The arrests came after a half dozen large police buses and 75 helmeted riot police with clubs pulled up to Oktyabrskaya Square in central Minsk about 3 a.m.
The police stood around for a few minutes and then barged into the tent camp filled with protesters.
An Associated Press reporter on the scene said they wrestled about 40 to 50 of the demonstrators, who were resisting, into buses. The rest of the approximately 200 demonstrators were taken into custody without apparent resistance.
As police rushed forward to begin seizing demonstrators, a man who was apparently heading the operation said, “I told you not to beat them,” according to a local journalist who gave her name as Olga. Another journalist said she saw police kick a few demonstrators who fell as they were being hustled onto the bus.
By the end of the 10- to 15-minute operation, all of the protesters had been taken away, leaving only their tents, some gear and garbage. City workers soon came and began throwing the remains of the camp into truck beds, with two bulldozers that also dumped debris into the trucks. A stray dog wandered in during the operation was scrounging for food in what was left of the camp.
Police had been detaining opposition supporters and would-be protesters away from the square, but Friday’s arrests marked the first time they had tried to forcefully eject the demonstrators en masse.
‘Authorities are destroying freedom’
“The authorities are destroying freedom, truth and justice.

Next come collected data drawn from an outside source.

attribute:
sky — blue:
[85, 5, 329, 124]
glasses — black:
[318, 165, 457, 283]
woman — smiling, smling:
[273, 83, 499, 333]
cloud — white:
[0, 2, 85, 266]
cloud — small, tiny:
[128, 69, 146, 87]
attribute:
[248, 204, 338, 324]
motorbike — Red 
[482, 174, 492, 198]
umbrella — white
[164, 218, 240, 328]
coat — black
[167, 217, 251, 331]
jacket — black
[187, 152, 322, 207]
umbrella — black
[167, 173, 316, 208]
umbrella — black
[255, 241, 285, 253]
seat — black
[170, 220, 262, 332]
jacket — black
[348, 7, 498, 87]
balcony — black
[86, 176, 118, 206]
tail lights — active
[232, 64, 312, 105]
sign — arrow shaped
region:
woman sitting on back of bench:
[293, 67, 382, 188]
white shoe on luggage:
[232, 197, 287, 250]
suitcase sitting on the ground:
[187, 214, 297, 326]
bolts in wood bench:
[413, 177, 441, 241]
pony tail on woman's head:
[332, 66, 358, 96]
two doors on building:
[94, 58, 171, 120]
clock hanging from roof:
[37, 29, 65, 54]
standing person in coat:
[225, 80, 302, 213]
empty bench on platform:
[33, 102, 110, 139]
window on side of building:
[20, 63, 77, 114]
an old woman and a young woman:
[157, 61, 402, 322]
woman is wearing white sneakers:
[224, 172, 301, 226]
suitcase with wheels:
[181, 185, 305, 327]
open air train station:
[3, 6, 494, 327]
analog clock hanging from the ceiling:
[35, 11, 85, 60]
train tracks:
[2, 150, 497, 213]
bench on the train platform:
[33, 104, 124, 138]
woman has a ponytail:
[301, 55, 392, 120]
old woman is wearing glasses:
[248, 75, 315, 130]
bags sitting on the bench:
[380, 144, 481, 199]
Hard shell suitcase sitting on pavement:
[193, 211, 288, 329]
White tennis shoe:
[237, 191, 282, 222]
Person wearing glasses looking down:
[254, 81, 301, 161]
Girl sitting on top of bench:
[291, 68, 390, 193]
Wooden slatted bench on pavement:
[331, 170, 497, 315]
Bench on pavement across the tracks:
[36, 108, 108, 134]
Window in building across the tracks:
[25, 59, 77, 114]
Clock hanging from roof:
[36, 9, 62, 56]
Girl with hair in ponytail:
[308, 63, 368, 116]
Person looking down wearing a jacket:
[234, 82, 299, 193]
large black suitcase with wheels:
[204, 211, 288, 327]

There was only enough democracy for three days and this shows the essence of the regime that has been established in Belarus,” opposition leader Alexander Milinkevich told The Associated Press.
Their action followed his warning Thursday that increased persecution would only strengthen protests against the authoritarian government.
“The people on the square were courageous,” Milinkevich said, speaking while on his way to a jail where detainees were taken. “They got up off their knees and together with them all of Belarus stood up.”
This week’s protests over the official figures giving a landslide win to Lukashenko have consistently attracted thousands nightly — and more than 10,000 at the first one Sunday — an exceptional number in the tightly controlled former Soviet nation which has a history of swift, violent police dispersal of small rallies. A core of about 200 has held the square overnight.
But the numbers have been far to small to pose a real threat to the hardline Belarusian leader’s rule.